The conventional dry etching apparatus is constructed as described above. At first the specimen 8 is placed onto the specimen table 5 while the clamp ring 9 is in a raised position. The clamp pins 10 are moved down by the clamp driving unit 11. The clamp ring 9, which is mounted on the clamp pins 10, contact the outer circumference of the specimen 8. The specimen 8 is secured to the specimen table 5 by the desired pressure which is controlled by the power of the clamp driving unit 11. A reactive gas is fed into the reaction chamber 1 through the gas-feeding entrance 2 and an adequate quantity of the gas is exhausted from the exhaust port 3 so that the inside of the reaction chamber 1 is maintained at a predetermined pressure.
An RF voltage is applied by the RF generator 6 between the specimen table 5, acting as a lower electrode, and the upper electrode 4. Matching of impedance is performed by the coupling capacitor 7 so that a plasma of the reactive gas is generated in the reaction chamber 1 and the surface of the specimen 8 is etched.
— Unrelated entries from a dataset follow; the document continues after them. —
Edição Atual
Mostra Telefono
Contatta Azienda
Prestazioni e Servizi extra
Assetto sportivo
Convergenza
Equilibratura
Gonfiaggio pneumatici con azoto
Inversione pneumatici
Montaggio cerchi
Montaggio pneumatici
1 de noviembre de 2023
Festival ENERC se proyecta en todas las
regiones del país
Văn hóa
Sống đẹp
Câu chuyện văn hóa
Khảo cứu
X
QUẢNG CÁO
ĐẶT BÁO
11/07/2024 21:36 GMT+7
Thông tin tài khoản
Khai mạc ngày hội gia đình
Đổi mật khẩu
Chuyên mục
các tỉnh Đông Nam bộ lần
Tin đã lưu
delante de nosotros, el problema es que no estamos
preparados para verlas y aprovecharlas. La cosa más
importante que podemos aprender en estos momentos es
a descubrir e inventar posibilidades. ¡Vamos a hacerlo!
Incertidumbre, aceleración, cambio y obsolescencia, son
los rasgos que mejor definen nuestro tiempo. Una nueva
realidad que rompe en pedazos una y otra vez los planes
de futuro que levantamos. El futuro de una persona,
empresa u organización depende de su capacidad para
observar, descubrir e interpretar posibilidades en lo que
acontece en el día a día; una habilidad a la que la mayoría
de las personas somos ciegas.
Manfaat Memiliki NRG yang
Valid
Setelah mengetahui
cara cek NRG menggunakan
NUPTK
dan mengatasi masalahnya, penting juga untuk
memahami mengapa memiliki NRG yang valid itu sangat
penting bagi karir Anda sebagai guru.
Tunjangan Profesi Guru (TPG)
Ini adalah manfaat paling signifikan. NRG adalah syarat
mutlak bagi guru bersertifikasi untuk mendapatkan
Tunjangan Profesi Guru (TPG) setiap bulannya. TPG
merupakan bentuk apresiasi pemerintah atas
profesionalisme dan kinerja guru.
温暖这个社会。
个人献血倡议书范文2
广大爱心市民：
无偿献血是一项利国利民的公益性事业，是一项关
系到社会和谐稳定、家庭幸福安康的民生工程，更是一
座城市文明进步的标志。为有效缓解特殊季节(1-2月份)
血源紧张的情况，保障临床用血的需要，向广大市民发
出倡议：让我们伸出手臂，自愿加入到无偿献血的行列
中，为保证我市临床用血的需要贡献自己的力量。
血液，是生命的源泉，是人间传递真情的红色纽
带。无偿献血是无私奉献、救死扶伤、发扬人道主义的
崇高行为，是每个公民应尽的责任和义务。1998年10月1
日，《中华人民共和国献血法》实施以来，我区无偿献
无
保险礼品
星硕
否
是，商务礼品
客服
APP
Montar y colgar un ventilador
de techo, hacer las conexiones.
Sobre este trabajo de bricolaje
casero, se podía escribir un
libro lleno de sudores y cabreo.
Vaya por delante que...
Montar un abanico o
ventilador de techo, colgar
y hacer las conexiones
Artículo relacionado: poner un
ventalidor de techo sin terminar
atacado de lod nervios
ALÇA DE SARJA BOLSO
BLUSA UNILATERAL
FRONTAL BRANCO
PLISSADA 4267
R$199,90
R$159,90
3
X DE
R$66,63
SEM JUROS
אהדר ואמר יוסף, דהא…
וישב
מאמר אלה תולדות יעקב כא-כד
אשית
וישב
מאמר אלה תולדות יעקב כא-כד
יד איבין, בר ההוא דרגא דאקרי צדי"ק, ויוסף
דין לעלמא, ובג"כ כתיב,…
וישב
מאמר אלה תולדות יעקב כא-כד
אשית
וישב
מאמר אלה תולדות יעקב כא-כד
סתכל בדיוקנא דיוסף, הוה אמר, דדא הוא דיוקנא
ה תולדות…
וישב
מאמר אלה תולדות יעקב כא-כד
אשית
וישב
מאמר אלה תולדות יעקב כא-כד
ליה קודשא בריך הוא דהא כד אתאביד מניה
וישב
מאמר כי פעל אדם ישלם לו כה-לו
Then, the back of the specimen 8 is firmly pressed to the surface of the specimen table 5 by the pressure of the clamp ring 9. The heat transfer efficiency between the specimen 8 and the specimen table 5 is high and heat from the specimen 8, raised by the plasma, is absorbed into the specimen table 5. If an operator is required to set the temperature of the specimen 8 higher or lower than room temperature, he sets the temperature of the specimen table 5 at a desired temperature beforehand. The temperature of the specimen 8 can be changed to a desired value in a short time because of thermal transfer efficiency.
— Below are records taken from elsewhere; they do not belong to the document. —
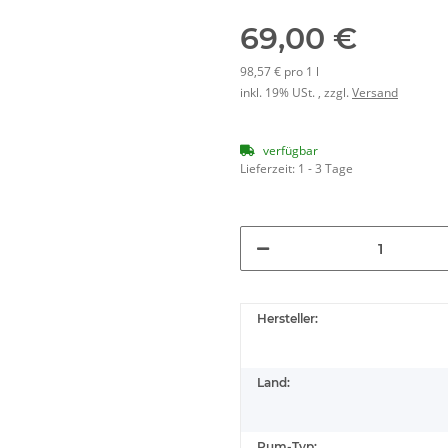
69,00 €
98,57 € pro 1 l
inkl. 19% USt. , zzgl.
Versand
verfügbar
Lieferzeit:
1 - 3 Tage
Hersteller:
Land:
Rum-Typ:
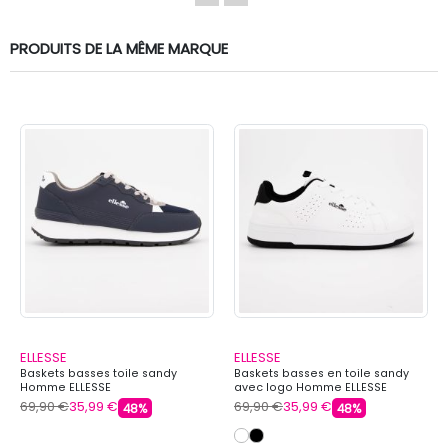
PRODUITS DE LA MÊME MARQUE
ELLESSE
ELLESSE
Baskets basses toile sandy
Baskets basses en toile sandy
Homme ELLESSE
avec logo Homme ELLESSE
69,90 €
35,99 €
69,90 €
35,99 €
48%
48%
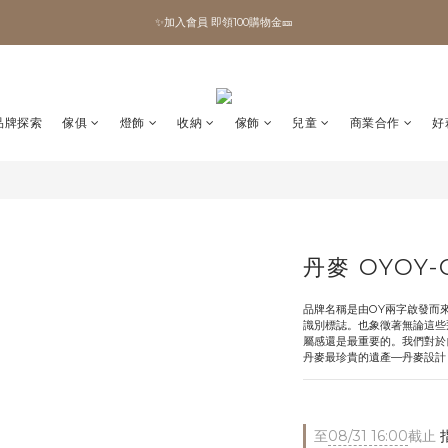
✨加入會員 即領100購物金🎫
✨加入會員 即領100購物金🎫
全館滿額現折🔥
加拿大Umbra．買千送百🎫
品牌探索
傢俱
燈飾
收納
傢飾
兒童
商業合作
好
✨加入會員 即領100購物金🎫
丹麥 OYOY-
品牌名稱是由OY兩字啟發而來，
識別標誌。也象徵著無論這些
屬感還是最重要的。我們對於
丹麥最珍貴的遺產—丹麥設計
至
08/31 16:00
截止
指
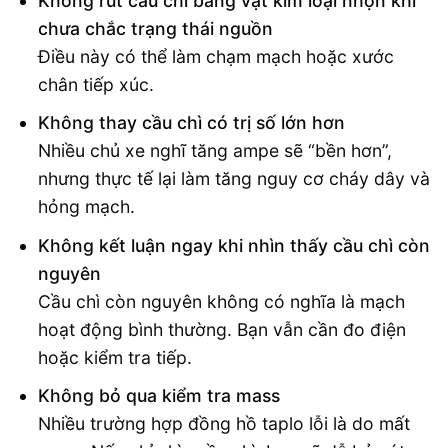
Không rút cầu chì bằng vật kim loại nhọn khi
chưa chắc trạng thái nguồn
Điều này có thể làm chạm mạch hoặc xước
chân tiếp xúc.
Không thay cầu chì có trị số lớn hơn
Nhiều chủ xe nghĩ tăng ampe sẽ “bền hơn”,
nhưng thực tế lại làm tăng nguy cơ cháy dây và
hỏng mạch.
Không kết luận ngay khi nhìn thấy cầu chì còn
nguyên
Cầu chì còn nguyên không có nghĩa là mạch
hoạt động bình thường. Bạn vẫn cần đo điện
hoặc kiểm tra tiếp.
Không bỏ qua kiểm tra mass
Nhiều trường hợp đồng hồ taplo lỗi là do mất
In the dry etching apparatus, the surface of a specimen, such as a silicon wafer, is etched by the plasma of the reactive gas which is generated in the reaction chamber 1 and the temperature of the specimen 8 rises during the process because of heat transfer from the plasma. The dry etching apparatus has a fundamental problem in that various characteristics such as the etching rate, uniformity of the etching rate on the surface of the semiconductor wafer and various etching rates according to the difference of materials etched, change with a rise in the temperature of the specimen 8. Superior characteristics are manifested when the specimen 8 is set at an optimum temperature higher or lower than room temperature. As described above, temperature control of the specimen 8 is a very serious problem and an attempt is made to control the temperature of the specimen 8 by controlling the contact between the specimen 8 and the specimen table 5.
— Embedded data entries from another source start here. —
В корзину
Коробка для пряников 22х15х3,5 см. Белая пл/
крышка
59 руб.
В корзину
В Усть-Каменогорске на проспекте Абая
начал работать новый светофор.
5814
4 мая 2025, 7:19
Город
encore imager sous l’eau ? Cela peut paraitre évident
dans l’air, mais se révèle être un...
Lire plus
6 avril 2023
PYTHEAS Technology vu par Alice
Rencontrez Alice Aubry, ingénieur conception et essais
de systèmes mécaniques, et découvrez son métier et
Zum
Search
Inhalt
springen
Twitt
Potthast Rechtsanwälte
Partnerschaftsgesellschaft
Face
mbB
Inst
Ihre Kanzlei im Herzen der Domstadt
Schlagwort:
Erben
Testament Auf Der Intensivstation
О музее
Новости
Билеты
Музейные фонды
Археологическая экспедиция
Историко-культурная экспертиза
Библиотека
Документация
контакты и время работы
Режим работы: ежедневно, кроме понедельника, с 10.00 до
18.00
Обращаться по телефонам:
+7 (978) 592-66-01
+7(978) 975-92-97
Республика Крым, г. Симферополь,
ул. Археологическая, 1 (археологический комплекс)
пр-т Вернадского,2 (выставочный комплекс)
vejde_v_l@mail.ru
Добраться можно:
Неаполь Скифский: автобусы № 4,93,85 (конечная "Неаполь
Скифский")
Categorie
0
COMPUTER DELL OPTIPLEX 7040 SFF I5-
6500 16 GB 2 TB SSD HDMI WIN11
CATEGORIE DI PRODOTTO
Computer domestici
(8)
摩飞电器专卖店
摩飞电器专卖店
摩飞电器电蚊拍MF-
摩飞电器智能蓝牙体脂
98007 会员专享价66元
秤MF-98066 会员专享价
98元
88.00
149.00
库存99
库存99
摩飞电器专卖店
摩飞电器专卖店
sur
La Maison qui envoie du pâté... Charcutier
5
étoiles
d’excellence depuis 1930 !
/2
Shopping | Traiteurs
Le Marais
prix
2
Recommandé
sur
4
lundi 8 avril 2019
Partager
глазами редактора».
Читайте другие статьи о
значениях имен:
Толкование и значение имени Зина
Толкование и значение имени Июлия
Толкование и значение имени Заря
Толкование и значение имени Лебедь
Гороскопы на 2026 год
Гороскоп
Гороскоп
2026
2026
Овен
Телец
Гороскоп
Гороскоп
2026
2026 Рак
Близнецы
In the above-described vacuum-treatment apparatus, in order to control the temperature of the specimen 8, i.e. to make the specimen 8 the same temperature as the specimen table 5, the specimen 8 is pressed against the specimen table 5 by using a mechanism in which the clamp pins 10 are moved up and down by the driving unit. Therefore, the construction of members such as clamp pins 10 and holes, through which the clamp pins 10 pass, is complicated and because there are many surfaces mechanically in contact one another, the amount of dust-generation is increased. This is a problem of semiconductor manufacturing apparatus. Such dust-generation must be sufficiently controlled in future semiconductor manufacturing apparatus which will require more precision.